Hussein and seven codefendants are charged with crimes against humanity, including the killings of 140 men and boys in the town of Dujail following a failed 1982 assassination attempt against Hussein there.

The trial went into a closed session Thursday at the end of an eventful day in which Hussein and his half brother, Barzan Ibrahim Hassan al-Tikriti repeatedly disrupted the proceedings.

The judge closed the session after Hassan, the former chief of intelligence, asked to speak to him in private. On Wednesday, Hassan said he wanted time to talk to the judge about his health.

Earlier in the day, Hassan launched into long political diatribes, hurling insults at prosecutors, complaining about the conditions of their detention and challenging the legitimacy of the court.

Ranting about the food he is being served, Hassan said a New York Times magazine column mentioned that his ribs are showing because of weight loss.

Hassan also accused prosecutors of being former Baath Party members, implying they should not be leveling accusations against him. The attorneys threatened to walk out and resign from the case.

"This is not justice," Hassan declared. "This is not democracy." Asked to stop by prosecutors, Hassan said, "My talk is strengthening the court, and will give it credibility."

Courtroom fracas

At one point, a fracas erupted among Hassan, Hussein and prosecutors, prompted by Hussein's claim that a guard had been rude to him. "He acted without your orders, so he should be disciplined," Hussein said. "He is a small employee." The guard was removed from the courtroom.

Hussein also challenged the validity of a witness, the first of two to testify Thursday from behind a curtain to protect his identity. The witness said he was 8 years old at the time of the Dujail killings, but testified his father, his three uncles and his grandmother were arrested and imprisoned.

"She complained to us about what had happened to her," he said of his grandmother, who was released after four years. "They used to torture her before her children and they would torture her children before her. She said, 'They tortured us, and we did not know for what reason.' "

Defense attorneys and Hussein complained about the witness because he was a child at the time, was not arrested and did not see any torture or killings personally.

"His testimony is documented and accepted, and he's underage (at the time)?" Hussein asked. "This is something I would like to understand. Is this allowed? Is this permissible?"

Hussein claims he was beaten

On Wednesday, Hussein said his American captors beat him "on every part of my body and marks are still on top of my body and that was done by Americans," Hussein said. "Yes, we were beaten by the Americans, and we were tortured, everyone of us." (Watch Hussein's claim of beatings -- 1:37)

Chief prosecutor Jaafar al-Mousawi said he had visited the defendants in their cells and saw no signs of torture.

Christopher Reid, a spokesman for the U.S. Embassy in Baghdad, said none of the defendants has been tortured or beaten.

Also on Wednesday, witness Ali Haj Hussein al-Haydari described more than four years of captivity and torture, and the execution of family members, including several brothers.
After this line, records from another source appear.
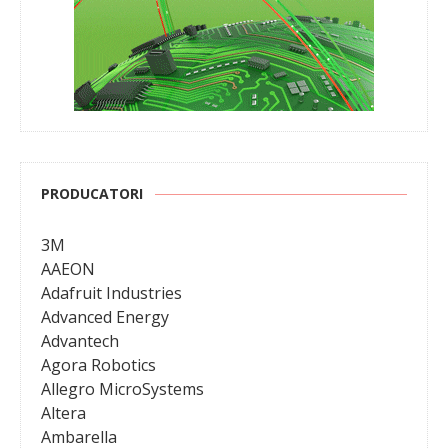
PRODUCATORI
3M
AAEON
Adafruit Industries
Advanced Energy
Advantech
Agora Robotics
Allegro MicroSystems
Altera
Ambarella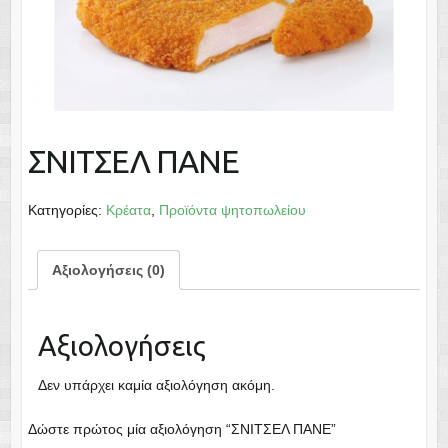
ΣΝΙΤΣΕΛ ΠΑΝΕ
Κατηγορίες:
Κρέατα
,
Προϊόντα ψητοπωλείου
Αξιολογήσεις (0)
Αξιολογήσεις
Δεν υπάρχει καμία αξιολόγηση ακόμη.
Δώστε πρώτος μία αξιολόγηση “ΣΝΙΤΣΕΛ ΠΑΝΕ”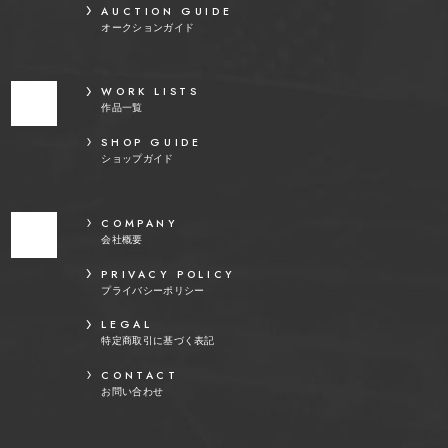
AUCTION GUIDE
オークションガイド
WORK LISTS
作品一覧
SHOP GUIDE
ショップガイド
COMPANY
会社概要
PRIVACY POLICY
プライバシーポリシー
LEGAL
特定商取引に基づく表記
CONTACT
お問い合わせ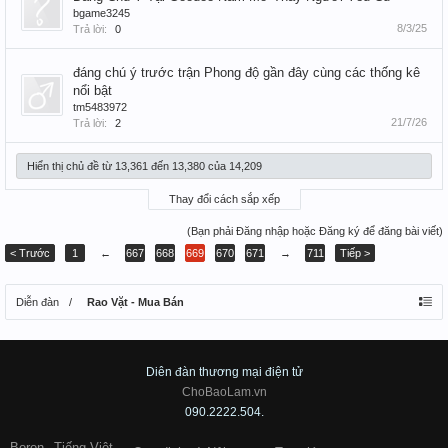
bgame3245
8/3/25
Trả lời:
0
đáng chú ý trước trận Phong độ gần đây cùng các thống kê
nổi bật
tm5483972
21/7/26
Trả lời:
2
Hiển thị chủ đề từ 13,361 đến 13,380 của 14,209
Thay đổi cách sắp xếp
(Bạn phải Đăng nhập hoặc Đăng ký để đăng bài viết)
< Trước
1
←
667
668
669
670
671
→
711
Tiếp >
Diễn đàn
Rao Vặt - Mua Bán
Diên đàn thương mại điện tử
ChoBaoLam.vn
090.2222.504.
Boron
Tiếng Việt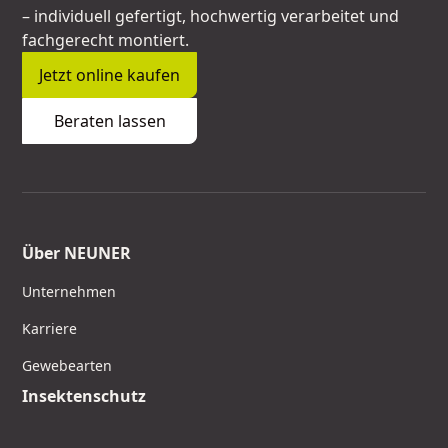
– individuell gefertigt, hochwertig verarbeitet und
fachgerecht montiert.
Jetzt online kaufen
Beraten lassen
Über NEUNER
Unternehmen
Karriere
Gewebearten
Insektenschutz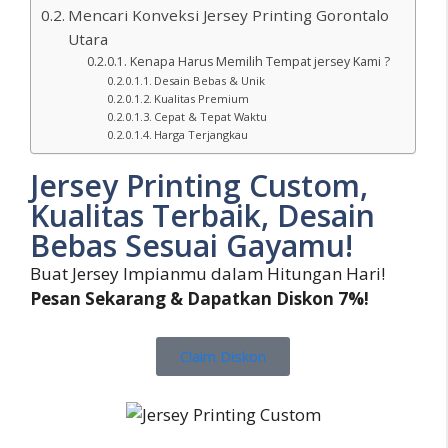
Mencari Konveksi Jersey Printing Gorontalo
Utara
Kenapa Harus Memilih Tempat jersey Kami ?
Desain Bebas & Unik
Kualitas Premium
Cepat & Tepat Waktu
Harga Terjangkau
Jersey Printing Custom,
Kualitas Terbaik, Desain
Bebas Sesuai Gayamu!
Buat Jersey Impianmu dalam Hitungan Hari!
Pesan Sekarang & Dapatkan Diskon 7%!
Claim Diskon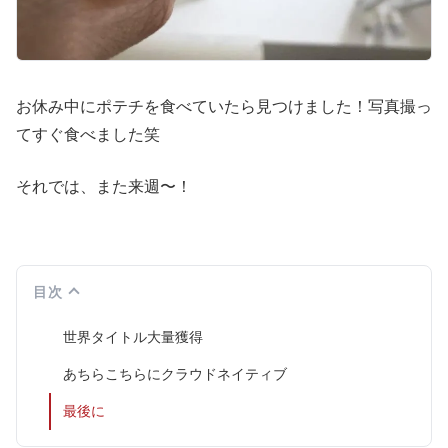
お休み中にポテチを食べていたら見つけました！写真撮っ
てすぐ食べました笑
それでは、また来週〜！
目次
世界タイトル大量獲得
あちらこちらにクラウドネイティブ
最後に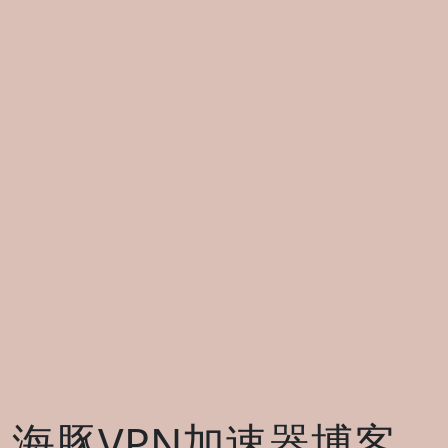
海豚VPN加速器博客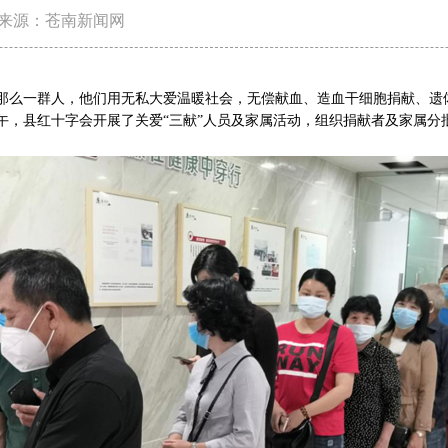
来源：苍南新闻网
么一群人，他们用无私大爱温暖社会，无偿献血、造血干细胞捐献、遗
上午，县红十字会开展了关爱“三献”人员及家属活动，组织捐献者及家属分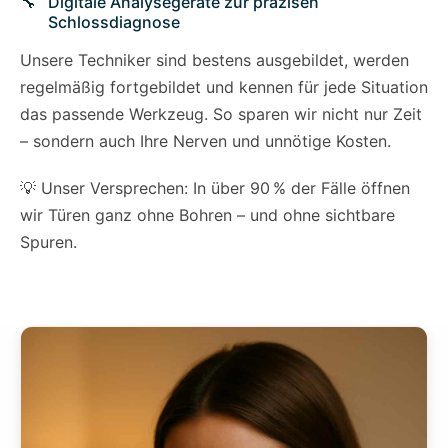
Digitale Analysegeräte zur präzisen
Schlossdiagnose
Unsere Techniker sind bestens ausgebildet, werden
regelmäßig fortgebildet und kennen für jede Situation
das passende Werkzeug. So sparen wir nicht nur Zeit
– sondern auch Ihre Nerven und unnötige Kosten.
💡 Unser Versprechen: In über 90 % der Fälle öffnen
wir Türen ganz ohne Bohren – und ohne sichtbare
Spuren.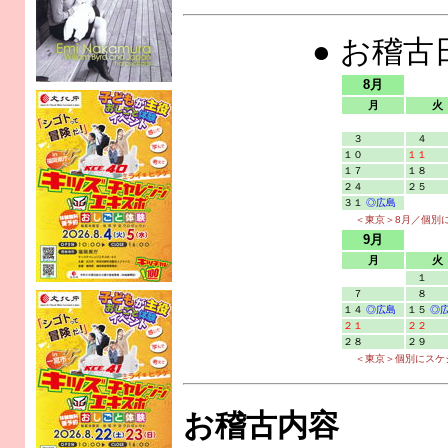
● お稽
8月
月
火
３
４
１０
１１
１７
１８
２４
２５
３１
◎広島
＜東京＞8月／個別
9月
月
火
１
７
８
１４
◎広島
１５
◎
２１
２２
２８
２９
＜東京＞個別にスケ
お稽古内容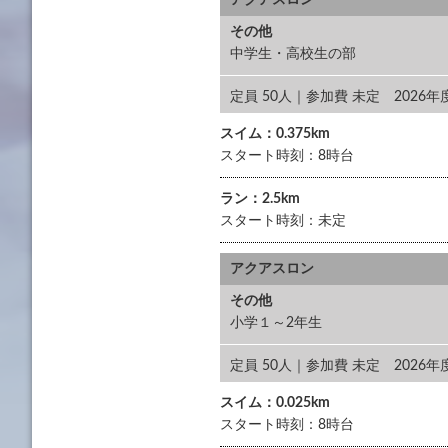
アクアスロン
その他
中学生・高校生の部
定員 50人｜参加費 未定 2026
スイム：0.375km
スタート時刻：8時台
ラン：2.5km
スタート時刻：未定
アクアスロン
その他
小学１～2年生
定員 50人｜参加費 未定 2026
スイム：0.025km
スタート時刻：8時台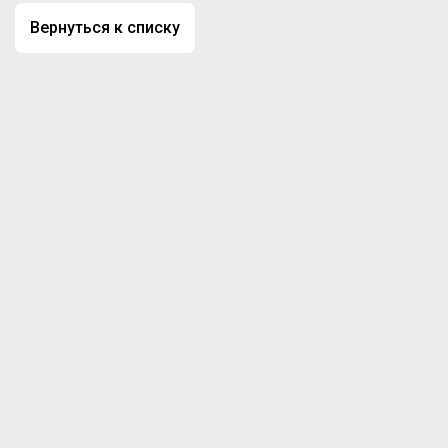
Вернуться к списку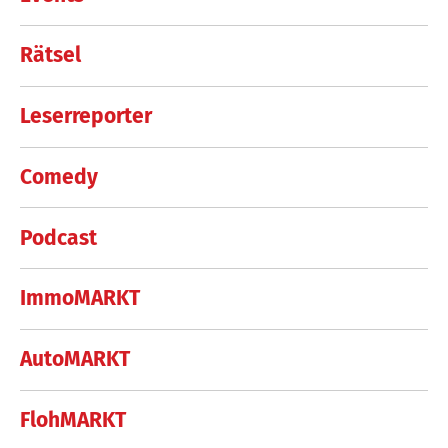
Rätsel
Leserreporter
Comedy
Podcast
ImmoMARKT
AutoMARKT
FlohMARKT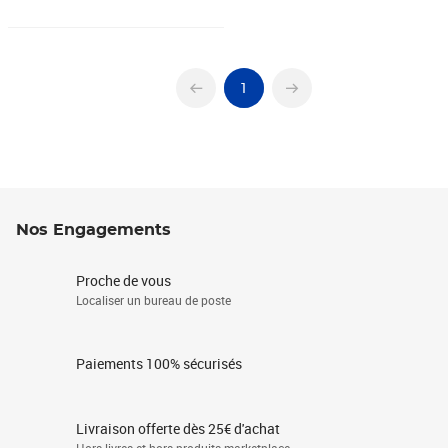
1
Nos Engagements
Proche de vous
Localiser un bureau de poste
Paiements 100% sécurisés
Livraison offerte dès 25€ d'achat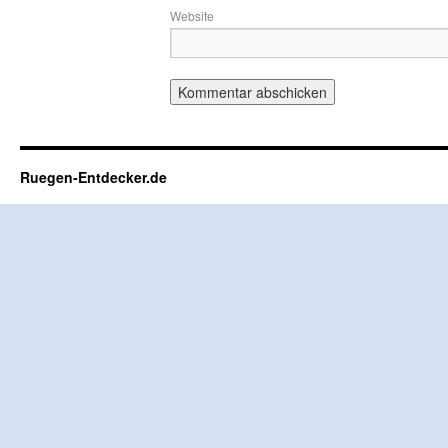
Website
Ruegen-Entdecker.de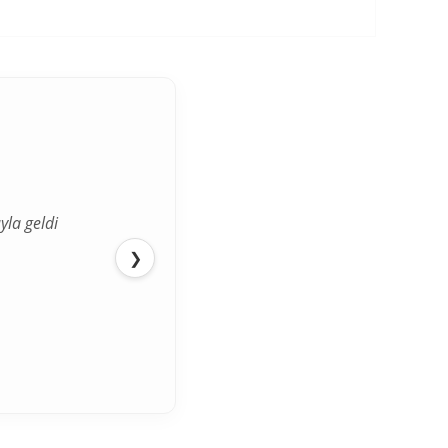
yla geldi
❯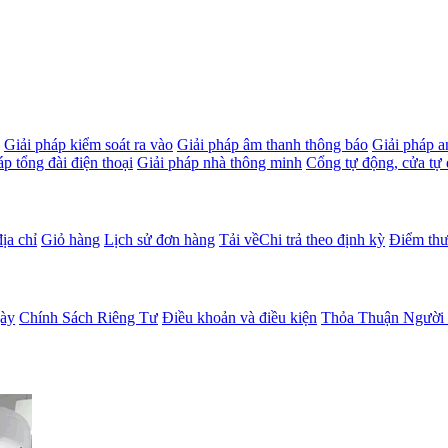
Giải pháp kiểm soát ra vào
Giải pháp âm thanh thông báo
Giải pháp a
áp tổng đài điện thoại
Giải pháp nhà thông minh
Cổng tự động, cửa tự
ịa chỉ
Giỏ hàng
Lịch sử đơn hàng
Tải về
Chi trả theo định kỳ
Điểm th
gày
Chính Sách Riêng Tư
Điều khoản và điều kiện
Thỏa Thuận Người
His brother Hassan, who was among those killed, was one of six men who plotted unsuccessfully to assassinate Hussein.

More than 40 members of his family were taken into custody by government agents. Al-Haydari also talked of "walking through dead bodies" at the headquarters of the Baath Party, the ruling party during Hussein's regime. (Witness recounts seeing abuse, death -- 14:51)

Another witness said he was tortured three times with electric shocks during the initial 17-day period and beaten with cables during the time at Abu Ghraib.

"Even children were beaten with cables," he said. "Children died at Abu Ghraib."